Final notes: Using finance charges in your business
Before you consider charging any interest or finance fees, you need to establish a line of communication with your customers. In the first month of working with your customer—or during a transition—make sure you take the time to explain your company’s payment processes and credit policies and put it all in writing.
Create a detailed billing agreement that states the terms and conditions of your agreement to clearly communicate your expectations. For example, if you’re issuing late fees, indicate the grace period and the amount of interest that’ll be charged. Doing so will prevent confusion between you and your client down the line.
Then, explain how much you value your partnership, be clear about your needs, and ask about what has caused delays in the past, all with the goal of avoiding finance charges if possible.

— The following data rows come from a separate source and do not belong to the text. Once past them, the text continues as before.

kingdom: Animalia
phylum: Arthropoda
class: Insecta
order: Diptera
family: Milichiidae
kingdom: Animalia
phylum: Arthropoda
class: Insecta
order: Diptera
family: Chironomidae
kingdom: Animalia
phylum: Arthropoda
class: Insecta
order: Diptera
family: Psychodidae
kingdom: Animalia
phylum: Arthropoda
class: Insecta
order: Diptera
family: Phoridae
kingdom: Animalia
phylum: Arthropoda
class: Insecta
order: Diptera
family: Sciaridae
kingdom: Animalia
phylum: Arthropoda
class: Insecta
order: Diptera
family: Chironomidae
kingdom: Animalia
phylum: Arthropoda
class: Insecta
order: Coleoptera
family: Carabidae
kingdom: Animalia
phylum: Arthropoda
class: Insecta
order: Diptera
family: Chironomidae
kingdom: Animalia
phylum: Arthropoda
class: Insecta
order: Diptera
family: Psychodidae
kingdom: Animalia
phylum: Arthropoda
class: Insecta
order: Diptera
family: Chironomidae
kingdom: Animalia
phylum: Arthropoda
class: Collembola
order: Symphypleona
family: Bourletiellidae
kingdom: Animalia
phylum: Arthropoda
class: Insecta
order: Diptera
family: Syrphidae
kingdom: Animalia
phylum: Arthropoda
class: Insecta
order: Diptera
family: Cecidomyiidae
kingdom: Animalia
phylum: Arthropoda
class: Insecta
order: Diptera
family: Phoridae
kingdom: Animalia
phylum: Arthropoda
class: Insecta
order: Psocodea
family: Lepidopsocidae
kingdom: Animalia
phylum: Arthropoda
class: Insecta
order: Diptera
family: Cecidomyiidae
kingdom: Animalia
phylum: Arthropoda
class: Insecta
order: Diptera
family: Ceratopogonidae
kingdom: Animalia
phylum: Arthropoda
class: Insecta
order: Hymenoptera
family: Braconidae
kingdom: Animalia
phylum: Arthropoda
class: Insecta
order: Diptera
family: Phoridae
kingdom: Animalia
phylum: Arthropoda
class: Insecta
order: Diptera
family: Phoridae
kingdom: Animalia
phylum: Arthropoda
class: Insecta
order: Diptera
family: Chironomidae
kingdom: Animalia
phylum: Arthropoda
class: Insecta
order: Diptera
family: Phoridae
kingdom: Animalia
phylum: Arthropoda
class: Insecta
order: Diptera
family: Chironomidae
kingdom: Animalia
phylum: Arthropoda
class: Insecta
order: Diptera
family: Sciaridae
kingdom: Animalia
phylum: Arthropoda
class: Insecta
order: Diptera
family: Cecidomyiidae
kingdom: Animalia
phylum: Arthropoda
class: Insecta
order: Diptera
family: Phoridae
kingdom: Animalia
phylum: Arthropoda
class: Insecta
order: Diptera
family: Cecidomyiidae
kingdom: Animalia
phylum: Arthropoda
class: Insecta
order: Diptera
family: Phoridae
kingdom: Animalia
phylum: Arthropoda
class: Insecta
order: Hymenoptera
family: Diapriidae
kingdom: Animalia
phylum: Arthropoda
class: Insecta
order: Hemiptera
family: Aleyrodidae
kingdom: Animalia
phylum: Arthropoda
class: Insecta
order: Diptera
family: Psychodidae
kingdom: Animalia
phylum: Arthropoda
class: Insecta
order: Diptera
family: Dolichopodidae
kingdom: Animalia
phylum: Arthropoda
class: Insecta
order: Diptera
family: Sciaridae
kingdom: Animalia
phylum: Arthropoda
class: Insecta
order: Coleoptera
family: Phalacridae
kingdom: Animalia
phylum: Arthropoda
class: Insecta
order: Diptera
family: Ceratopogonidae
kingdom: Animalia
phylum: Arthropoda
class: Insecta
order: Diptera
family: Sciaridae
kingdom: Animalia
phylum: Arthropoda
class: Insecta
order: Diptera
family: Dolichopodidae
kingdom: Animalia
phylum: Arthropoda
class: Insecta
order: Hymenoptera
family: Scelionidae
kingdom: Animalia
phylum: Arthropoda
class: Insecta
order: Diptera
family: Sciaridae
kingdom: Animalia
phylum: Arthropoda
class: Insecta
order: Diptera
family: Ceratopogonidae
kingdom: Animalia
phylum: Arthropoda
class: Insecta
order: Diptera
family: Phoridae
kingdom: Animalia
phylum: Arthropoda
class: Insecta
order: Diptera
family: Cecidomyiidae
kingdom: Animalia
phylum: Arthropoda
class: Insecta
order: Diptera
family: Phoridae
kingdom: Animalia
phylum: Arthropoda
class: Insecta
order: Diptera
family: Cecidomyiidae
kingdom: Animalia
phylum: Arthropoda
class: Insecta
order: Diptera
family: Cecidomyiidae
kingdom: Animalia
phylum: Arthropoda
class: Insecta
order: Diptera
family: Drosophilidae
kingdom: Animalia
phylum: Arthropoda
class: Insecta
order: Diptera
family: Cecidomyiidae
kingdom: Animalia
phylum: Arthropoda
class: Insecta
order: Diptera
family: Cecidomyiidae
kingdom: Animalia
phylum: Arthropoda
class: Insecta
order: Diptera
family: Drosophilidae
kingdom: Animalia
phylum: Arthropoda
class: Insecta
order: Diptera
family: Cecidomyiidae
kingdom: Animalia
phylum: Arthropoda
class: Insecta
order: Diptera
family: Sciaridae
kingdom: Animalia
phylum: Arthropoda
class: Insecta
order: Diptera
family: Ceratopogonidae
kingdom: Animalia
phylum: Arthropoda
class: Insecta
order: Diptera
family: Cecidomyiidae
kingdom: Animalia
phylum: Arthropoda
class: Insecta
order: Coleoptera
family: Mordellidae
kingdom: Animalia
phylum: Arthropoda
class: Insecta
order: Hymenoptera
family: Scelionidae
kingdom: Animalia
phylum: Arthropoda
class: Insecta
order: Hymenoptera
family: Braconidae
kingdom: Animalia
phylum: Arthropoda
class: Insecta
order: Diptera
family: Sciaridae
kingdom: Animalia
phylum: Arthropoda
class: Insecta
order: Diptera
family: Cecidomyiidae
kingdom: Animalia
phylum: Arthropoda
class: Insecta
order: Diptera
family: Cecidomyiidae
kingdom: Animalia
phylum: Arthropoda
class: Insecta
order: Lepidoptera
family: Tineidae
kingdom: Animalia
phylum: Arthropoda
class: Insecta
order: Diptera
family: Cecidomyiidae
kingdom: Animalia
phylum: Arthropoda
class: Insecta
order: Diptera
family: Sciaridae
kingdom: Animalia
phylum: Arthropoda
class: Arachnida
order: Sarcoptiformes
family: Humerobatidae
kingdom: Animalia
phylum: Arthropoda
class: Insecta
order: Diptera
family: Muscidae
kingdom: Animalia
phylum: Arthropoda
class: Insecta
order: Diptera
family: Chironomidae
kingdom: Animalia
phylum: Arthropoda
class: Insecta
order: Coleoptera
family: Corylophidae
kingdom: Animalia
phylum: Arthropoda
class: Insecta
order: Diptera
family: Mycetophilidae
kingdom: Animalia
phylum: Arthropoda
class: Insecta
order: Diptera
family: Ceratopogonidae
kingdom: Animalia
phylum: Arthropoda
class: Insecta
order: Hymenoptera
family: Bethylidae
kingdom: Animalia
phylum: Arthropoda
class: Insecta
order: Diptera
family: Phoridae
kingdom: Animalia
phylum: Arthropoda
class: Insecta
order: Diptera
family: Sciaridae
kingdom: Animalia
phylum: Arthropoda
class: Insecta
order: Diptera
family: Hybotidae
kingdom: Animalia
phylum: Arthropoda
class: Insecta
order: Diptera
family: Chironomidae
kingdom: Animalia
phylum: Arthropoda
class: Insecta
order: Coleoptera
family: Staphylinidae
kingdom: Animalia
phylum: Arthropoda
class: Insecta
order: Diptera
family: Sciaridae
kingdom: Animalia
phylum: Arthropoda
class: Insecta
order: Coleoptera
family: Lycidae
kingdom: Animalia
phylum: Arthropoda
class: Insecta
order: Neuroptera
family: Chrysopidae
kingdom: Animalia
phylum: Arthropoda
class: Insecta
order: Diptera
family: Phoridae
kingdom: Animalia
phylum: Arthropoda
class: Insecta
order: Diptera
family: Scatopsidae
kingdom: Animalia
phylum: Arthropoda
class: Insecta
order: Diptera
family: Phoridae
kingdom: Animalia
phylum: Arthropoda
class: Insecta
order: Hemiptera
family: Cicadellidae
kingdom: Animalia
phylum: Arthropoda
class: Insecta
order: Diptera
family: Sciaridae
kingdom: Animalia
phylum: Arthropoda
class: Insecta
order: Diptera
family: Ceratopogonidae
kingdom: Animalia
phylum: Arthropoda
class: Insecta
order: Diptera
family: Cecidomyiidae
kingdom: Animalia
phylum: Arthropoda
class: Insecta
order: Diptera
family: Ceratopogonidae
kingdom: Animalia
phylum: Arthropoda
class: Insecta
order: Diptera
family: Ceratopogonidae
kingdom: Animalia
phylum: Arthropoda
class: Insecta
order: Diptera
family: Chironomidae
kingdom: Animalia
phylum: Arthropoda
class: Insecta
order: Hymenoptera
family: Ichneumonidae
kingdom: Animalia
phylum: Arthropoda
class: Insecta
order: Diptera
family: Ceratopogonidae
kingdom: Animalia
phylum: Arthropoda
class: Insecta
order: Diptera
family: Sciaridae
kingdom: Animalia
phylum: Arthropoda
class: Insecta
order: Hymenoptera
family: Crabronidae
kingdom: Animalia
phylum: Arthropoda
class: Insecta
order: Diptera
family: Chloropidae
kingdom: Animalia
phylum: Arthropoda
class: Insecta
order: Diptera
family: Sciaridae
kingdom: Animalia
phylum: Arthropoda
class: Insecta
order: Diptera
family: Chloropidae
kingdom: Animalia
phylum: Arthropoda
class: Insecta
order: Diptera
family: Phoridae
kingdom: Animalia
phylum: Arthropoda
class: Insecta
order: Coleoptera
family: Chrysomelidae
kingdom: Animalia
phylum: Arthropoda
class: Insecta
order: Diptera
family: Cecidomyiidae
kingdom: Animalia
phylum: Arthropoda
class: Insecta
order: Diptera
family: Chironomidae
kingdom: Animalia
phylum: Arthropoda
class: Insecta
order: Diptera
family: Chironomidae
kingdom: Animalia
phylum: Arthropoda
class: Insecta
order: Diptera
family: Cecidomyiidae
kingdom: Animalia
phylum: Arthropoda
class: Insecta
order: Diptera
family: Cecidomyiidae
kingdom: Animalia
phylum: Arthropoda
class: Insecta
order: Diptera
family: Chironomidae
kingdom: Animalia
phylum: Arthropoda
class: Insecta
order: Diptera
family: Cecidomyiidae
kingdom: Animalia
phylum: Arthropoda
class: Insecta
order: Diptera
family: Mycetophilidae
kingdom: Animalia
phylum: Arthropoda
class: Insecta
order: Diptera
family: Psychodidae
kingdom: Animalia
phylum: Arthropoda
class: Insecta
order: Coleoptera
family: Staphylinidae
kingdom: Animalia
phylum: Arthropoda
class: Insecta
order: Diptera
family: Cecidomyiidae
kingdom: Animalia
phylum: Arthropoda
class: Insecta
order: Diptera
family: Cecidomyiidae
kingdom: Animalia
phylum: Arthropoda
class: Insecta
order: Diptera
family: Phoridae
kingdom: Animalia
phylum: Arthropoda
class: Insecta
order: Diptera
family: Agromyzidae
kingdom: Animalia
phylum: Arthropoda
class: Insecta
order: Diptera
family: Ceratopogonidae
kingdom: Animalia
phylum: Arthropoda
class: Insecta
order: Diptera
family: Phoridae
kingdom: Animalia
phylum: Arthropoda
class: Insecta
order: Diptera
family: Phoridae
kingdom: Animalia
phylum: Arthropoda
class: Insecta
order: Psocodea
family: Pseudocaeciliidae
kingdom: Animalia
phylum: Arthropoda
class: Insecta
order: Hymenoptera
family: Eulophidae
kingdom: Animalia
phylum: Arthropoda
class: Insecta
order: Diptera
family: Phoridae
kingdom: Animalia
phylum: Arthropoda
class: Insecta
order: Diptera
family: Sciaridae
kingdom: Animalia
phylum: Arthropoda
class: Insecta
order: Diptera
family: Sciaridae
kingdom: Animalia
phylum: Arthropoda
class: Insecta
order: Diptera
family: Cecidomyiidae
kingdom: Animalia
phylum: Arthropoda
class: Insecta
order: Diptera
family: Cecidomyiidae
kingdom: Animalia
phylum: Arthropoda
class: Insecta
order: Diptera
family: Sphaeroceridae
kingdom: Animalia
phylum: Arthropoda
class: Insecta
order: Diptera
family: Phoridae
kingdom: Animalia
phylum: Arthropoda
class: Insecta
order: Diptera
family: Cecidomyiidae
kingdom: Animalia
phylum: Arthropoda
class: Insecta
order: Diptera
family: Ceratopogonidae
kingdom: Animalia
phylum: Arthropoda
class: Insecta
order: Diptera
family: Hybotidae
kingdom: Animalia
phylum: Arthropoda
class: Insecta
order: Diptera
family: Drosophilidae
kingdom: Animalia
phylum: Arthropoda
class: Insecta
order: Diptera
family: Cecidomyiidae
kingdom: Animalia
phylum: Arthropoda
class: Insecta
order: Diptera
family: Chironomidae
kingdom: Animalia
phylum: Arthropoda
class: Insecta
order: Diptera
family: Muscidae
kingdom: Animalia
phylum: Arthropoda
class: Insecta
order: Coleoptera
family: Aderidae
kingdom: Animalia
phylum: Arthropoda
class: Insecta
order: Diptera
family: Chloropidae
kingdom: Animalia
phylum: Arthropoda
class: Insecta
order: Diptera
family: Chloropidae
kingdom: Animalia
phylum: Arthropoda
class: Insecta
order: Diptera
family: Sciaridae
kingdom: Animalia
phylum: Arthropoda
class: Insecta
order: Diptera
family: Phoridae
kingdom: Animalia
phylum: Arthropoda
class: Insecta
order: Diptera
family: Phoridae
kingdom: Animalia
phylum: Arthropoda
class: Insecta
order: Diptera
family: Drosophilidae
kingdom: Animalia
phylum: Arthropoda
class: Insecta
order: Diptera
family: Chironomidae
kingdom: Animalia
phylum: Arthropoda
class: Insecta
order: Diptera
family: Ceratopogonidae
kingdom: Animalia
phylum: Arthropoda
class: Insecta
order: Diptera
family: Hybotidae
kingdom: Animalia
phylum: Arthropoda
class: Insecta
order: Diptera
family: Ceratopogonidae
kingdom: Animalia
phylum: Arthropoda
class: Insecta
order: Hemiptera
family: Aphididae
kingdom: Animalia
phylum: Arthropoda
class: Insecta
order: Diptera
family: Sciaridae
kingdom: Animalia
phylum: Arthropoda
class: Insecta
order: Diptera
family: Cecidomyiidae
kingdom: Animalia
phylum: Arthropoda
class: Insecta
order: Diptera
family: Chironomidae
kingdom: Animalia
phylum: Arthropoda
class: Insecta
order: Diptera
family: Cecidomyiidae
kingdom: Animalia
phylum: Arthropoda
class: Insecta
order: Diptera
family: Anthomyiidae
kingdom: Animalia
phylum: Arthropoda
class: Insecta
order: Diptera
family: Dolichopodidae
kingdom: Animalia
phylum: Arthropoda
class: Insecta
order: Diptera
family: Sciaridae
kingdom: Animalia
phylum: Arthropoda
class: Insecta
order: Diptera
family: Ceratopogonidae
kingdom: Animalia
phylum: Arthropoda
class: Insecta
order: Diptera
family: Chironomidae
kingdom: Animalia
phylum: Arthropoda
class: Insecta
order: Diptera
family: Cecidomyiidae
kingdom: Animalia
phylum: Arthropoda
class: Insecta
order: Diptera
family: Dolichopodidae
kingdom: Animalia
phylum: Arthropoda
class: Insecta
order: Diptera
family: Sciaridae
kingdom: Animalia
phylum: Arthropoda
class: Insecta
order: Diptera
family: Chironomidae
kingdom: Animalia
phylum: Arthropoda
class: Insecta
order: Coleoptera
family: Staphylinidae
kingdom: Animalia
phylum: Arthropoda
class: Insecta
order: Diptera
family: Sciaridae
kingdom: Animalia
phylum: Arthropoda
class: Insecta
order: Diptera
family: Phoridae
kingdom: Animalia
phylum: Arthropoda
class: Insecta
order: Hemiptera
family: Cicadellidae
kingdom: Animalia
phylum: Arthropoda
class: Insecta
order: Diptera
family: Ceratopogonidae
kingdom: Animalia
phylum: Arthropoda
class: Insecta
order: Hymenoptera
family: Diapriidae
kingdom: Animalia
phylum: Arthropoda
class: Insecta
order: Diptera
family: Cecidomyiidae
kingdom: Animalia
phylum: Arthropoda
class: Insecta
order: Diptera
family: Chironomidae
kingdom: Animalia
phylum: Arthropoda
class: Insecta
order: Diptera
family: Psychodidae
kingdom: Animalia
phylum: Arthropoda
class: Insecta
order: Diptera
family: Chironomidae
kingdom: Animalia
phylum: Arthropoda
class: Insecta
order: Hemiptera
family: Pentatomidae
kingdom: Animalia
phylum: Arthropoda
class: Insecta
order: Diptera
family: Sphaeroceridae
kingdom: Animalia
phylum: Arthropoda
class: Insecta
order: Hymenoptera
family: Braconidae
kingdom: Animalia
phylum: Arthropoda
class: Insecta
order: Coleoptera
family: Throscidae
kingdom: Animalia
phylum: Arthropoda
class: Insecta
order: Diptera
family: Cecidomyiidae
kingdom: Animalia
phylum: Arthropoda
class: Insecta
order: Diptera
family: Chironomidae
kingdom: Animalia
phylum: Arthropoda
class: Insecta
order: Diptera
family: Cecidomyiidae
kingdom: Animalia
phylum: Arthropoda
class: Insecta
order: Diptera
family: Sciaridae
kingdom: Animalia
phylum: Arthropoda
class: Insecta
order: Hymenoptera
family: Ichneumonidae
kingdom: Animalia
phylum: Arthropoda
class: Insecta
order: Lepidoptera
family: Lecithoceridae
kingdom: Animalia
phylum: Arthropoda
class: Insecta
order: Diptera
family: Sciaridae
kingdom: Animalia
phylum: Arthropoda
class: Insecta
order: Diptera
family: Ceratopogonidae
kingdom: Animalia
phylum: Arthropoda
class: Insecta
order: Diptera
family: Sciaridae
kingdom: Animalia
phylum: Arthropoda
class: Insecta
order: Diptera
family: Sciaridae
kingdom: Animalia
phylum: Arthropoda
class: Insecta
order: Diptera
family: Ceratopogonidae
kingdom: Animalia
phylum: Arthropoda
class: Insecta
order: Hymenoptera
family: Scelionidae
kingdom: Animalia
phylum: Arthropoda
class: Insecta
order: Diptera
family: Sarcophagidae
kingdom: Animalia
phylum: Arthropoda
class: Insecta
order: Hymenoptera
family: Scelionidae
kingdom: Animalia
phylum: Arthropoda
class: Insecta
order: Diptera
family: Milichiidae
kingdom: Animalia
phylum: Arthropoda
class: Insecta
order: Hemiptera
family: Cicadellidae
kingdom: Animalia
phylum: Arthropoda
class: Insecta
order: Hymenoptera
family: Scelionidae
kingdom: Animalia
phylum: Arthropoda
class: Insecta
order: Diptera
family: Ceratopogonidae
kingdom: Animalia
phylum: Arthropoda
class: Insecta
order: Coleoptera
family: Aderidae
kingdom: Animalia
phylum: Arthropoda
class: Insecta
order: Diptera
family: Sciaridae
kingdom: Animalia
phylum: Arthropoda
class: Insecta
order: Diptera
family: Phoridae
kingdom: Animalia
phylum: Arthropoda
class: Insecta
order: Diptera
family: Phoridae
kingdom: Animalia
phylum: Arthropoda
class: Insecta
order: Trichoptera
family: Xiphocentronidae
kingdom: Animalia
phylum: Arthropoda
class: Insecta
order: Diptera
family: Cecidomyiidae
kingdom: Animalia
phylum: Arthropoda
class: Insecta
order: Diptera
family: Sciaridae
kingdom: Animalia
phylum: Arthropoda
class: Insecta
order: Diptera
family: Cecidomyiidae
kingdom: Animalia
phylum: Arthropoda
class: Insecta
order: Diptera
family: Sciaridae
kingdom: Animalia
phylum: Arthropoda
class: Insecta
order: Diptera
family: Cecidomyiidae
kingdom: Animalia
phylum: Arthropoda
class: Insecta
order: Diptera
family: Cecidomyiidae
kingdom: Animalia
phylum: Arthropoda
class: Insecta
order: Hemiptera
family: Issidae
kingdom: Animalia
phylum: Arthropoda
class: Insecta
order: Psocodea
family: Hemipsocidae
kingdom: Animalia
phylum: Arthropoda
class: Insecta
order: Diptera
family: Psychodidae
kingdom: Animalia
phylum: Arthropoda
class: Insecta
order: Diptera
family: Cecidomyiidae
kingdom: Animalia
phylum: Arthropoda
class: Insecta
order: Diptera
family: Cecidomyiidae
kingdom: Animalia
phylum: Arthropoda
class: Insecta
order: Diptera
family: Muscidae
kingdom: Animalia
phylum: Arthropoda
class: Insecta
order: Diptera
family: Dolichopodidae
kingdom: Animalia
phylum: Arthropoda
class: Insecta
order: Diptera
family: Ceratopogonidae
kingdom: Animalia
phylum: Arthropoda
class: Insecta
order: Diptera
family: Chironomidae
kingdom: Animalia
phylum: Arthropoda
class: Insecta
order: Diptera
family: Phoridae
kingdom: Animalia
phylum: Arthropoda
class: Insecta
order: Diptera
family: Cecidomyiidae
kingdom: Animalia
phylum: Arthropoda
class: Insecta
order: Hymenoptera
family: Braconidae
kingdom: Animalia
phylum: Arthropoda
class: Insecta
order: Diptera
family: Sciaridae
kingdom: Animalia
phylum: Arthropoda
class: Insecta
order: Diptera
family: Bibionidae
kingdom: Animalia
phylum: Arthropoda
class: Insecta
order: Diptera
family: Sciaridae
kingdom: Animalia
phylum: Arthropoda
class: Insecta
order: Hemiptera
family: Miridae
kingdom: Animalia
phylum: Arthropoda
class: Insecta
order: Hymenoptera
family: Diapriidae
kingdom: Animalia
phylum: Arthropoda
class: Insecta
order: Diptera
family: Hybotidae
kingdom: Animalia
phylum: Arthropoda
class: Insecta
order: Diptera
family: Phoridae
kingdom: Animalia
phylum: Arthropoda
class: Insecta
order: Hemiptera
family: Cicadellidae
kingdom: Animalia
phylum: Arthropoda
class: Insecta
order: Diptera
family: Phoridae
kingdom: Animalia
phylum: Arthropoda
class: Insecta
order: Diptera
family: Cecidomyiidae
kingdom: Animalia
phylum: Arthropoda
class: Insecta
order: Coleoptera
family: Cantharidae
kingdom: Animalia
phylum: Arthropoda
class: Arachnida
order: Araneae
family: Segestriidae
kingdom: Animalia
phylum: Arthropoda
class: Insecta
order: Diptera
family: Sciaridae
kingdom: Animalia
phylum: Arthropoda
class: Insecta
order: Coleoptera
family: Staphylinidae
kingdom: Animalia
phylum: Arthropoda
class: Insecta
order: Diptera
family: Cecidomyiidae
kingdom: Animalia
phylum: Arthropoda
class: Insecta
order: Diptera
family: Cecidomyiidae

These preventative measures will create a foundation of constructive dialogue between you and your customer. Ensure you make it clear to your customers what steps they can take to avoid getting billed with finance charges.
When it’s time to bill interest or other service fees, you’ll need a robust accounting software to assist you with your invoices. QuickBooks can help you free up your time by helping you track clients with outstanding balances, evaluate their finance charges, and automatically bill their invoices.
While finance charges may seem intimidating at first, having a policy that includes late fees and incentivizes early payments can encourage clients to pay on time and help you stay in control of your cash flow.